Marx and Engels argued that the working class could overthrow capitalism and reorganize society democratically to meet the needs of the majority. This society, a socialist society, would mean that there would be no more CEOs, bankers, or bureaucrats calling the shots. With working time greatly reduced, people would be free to explore and develop all their capacities – as athletes, as scientists, as artists. People would have time for their friends, their children, or as one socialist put it – the right to just be lazy sometimes. War and global inequality, produced by the capitalist system, would disappear. For the first time since the dawn of civilization, the majority of human beings would work to live, not just live to work.
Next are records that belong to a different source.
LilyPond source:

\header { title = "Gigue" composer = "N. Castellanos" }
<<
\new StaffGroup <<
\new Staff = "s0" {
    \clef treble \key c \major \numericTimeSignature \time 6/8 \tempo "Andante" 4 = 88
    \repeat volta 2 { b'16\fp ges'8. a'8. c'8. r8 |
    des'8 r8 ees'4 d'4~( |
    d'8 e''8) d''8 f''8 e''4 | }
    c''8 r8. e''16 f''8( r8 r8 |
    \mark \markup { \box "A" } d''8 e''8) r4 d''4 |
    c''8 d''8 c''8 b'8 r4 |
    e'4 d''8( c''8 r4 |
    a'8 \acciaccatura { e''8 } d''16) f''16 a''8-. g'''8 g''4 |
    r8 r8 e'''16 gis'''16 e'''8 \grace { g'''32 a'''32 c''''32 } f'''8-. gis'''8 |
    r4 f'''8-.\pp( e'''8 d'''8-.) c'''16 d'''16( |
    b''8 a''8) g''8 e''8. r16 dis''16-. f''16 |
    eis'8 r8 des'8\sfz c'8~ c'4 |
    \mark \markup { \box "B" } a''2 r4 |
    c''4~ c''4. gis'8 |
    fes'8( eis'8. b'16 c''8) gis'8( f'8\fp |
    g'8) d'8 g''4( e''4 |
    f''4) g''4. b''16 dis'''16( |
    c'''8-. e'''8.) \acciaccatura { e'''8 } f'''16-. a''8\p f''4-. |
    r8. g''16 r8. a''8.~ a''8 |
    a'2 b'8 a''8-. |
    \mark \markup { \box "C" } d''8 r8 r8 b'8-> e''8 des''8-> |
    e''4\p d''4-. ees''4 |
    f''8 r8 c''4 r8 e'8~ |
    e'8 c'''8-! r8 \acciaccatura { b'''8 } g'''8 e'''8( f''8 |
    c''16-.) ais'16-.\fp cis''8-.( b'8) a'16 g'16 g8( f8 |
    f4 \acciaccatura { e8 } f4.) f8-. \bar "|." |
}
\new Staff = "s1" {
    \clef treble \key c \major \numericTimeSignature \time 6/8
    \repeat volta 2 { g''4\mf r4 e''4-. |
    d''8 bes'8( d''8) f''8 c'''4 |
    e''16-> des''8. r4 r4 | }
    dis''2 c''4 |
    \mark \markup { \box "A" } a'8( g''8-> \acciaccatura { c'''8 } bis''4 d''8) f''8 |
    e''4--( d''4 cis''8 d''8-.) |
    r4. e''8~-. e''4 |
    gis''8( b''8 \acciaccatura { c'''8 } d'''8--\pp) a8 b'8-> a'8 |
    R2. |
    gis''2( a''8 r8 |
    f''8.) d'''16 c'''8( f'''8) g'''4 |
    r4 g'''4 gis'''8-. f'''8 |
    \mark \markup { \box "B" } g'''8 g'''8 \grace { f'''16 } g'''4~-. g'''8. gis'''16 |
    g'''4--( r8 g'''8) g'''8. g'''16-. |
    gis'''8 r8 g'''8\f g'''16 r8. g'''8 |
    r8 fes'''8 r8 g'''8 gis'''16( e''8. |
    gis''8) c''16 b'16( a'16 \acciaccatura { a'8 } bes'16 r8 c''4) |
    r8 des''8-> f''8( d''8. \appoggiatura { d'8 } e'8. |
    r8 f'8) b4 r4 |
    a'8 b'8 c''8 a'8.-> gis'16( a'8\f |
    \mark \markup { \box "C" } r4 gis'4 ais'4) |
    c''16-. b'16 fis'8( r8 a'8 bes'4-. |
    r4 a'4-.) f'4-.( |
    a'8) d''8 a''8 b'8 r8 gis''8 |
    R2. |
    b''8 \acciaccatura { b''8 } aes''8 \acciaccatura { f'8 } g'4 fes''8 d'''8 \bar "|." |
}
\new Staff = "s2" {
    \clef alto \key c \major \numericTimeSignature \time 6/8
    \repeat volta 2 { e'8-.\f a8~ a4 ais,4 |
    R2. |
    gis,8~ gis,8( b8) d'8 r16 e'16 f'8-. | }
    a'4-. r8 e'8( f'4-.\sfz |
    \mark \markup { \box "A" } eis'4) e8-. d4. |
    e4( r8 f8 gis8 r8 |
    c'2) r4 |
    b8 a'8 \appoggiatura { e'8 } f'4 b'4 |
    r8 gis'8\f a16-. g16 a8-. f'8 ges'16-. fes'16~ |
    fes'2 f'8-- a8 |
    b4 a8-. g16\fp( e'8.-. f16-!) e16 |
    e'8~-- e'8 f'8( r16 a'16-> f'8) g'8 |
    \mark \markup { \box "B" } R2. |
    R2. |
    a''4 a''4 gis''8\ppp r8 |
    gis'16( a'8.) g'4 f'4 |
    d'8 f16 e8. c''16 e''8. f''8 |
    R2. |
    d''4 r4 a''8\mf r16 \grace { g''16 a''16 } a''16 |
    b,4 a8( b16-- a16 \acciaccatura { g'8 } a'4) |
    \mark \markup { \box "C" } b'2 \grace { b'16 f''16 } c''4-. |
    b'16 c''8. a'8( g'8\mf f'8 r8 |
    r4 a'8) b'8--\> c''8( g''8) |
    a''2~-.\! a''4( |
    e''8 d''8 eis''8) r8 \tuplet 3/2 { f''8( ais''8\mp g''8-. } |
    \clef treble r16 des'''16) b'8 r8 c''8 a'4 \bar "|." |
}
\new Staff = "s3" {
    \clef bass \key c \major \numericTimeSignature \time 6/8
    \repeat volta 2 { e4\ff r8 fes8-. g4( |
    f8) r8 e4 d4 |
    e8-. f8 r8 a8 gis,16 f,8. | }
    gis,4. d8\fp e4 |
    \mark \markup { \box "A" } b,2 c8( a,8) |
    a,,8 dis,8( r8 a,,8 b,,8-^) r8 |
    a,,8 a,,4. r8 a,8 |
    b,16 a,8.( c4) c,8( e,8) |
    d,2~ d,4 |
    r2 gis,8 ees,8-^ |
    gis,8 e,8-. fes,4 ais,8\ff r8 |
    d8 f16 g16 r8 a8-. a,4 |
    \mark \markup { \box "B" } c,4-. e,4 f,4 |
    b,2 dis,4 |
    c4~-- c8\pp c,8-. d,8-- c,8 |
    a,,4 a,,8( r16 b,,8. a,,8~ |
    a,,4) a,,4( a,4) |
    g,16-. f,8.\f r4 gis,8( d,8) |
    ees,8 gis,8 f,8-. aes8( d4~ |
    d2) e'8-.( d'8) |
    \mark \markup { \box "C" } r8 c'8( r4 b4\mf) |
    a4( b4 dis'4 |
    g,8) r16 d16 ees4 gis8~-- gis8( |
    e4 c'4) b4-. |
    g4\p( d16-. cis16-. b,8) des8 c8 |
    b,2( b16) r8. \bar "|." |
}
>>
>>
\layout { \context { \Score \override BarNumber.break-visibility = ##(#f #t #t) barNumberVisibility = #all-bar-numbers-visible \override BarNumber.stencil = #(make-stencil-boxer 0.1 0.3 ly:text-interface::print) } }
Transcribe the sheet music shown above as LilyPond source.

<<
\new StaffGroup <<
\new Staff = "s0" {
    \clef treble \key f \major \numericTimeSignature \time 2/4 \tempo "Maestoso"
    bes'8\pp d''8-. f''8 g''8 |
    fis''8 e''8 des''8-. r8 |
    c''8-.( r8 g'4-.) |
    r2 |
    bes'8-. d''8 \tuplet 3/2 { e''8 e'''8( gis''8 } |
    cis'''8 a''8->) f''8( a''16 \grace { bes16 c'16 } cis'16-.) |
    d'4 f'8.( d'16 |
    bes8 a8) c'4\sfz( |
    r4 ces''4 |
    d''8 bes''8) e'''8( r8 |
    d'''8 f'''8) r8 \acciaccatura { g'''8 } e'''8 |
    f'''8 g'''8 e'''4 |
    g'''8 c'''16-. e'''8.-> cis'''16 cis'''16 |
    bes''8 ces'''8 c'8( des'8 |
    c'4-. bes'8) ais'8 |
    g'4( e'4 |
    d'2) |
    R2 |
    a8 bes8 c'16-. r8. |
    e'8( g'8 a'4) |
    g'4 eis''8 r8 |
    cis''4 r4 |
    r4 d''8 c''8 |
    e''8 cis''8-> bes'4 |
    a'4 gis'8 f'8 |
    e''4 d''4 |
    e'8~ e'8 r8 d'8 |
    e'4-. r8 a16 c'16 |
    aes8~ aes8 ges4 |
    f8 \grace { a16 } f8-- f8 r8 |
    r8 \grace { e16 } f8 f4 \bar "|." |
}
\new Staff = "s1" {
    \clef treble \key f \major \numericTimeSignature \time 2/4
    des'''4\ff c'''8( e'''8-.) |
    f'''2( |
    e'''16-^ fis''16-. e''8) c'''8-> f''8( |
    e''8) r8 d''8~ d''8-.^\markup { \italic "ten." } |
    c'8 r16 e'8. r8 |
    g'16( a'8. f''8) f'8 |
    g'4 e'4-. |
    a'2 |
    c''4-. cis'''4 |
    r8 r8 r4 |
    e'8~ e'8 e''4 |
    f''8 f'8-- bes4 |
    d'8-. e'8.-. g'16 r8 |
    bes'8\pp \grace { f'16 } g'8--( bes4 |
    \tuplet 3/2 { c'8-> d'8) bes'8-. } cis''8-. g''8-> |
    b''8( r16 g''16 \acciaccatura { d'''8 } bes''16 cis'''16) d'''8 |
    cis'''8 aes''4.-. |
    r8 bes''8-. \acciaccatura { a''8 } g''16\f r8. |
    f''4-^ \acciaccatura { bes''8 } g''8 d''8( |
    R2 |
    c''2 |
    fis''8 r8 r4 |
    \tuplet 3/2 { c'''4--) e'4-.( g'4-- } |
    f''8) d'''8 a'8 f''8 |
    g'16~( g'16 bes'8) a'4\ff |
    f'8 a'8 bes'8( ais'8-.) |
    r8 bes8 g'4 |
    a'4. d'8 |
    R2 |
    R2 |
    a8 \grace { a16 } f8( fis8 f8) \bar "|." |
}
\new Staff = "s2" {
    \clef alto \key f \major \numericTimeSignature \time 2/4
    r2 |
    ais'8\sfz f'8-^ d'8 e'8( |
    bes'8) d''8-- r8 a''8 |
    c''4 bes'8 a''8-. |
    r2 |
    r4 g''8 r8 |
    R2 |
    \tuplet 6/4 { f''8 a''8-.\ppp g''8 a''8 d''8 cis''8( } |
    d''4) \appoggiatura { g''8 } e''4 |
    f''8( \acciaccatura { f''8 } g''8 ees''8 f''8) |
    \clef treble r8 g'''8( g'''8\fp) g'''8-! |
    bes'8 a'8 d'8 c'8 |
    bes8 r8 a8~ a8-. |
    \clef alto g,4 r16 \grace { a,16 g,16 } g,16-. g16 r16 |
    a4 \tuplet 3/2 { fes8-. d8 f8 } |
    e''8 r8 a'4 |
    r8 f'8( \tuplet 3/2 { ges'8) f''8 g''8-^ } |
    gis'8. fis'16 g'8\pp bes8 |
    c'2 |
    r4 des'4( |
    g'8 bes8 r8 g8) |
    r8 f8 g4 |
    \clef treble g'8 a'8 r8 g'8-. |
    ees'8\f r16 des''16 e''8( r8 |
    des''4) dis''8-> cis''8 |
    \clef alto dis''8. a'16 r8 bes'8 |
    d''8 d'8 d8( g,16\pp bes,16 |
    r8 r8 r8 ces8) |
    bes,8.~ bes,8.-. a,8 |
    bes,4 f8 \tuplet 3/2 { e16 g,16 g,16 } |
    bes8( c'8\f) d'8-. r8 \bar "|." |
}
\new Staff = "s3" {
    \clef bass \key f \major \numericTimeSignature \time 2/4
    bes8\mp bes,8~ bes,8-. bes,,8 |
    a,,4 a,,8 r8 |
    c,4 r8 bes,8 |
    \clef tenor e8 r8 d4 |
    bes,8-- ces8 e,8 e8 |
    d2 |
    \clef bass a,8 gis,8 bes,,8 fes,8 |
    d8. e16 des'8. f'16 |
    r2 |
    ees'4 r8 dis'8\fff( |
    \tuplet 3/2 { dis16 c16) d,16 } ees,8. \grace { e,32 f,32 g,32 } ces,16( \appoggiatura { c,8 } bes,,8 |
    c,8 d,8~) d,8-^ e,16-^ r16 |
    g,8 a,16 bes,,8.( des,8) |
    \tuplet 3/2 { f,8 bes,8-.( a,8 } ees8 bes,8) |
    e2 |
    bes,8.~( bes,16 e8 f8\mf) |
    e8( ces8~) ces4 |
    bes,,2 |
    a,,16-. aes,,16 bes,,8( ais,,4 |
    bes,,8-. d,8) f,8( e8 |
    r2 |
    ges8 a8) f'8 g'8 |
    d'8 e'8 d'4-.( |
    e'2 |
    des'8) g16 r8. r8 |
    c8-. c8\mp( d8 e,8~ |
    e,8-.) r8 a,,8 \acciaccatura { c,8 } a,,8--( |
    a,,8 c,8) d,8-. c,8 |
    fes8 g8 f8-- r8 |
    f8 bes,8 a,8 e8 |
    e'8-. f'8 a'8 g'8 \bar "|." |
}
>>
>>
Marx and Engels argued that workers needed to be involved in all struggles against oppression. They supported national independence for the Irish from Britain and supported the North in the American Civil War because it would emancipate African American slaves. Marx and Engels demanded equality for women and their liberation from male domination – the first form of oppression. Socialists and communists have been at the forefront of every struggle of the oppressed ever since Marx and Engels wrote the Manifesto.
Because of the hope offered by a socialist future, a number of dictatorial regimes have claimed to be socialist while carrying out their programs of nationalist development. Without the working class in control, the first steps to build a socialist society cannot even be taken.
Marx’s ideas continue to describe the realities we confront today. The majority of the world’s population, the working class, has no property except its personal possessions and is forced to work for a boss to collect a wage to live. Wealth is concentrated in fewer hands than ever before. The world’s eight richest capitalists own more than the poorest three and half billion people. In their competition to control the world’s wealth, the capitalists tear the world apart through savage wars. And today capitalism threatens to cause global ecological collapse – a consequence of capitalism Marx and Engels never imagined.
This small class of people maintains its control over the majority dividing the working class by race, gender, and nationality, pitting us against each other in the struggle to survive. And to maintain their rule, they use their police, courts and prisons.
Marx and Engels were right. “The proletarians of the world have nothing to lose but their chains. They have a world to win. Workers of all countries: Unite!”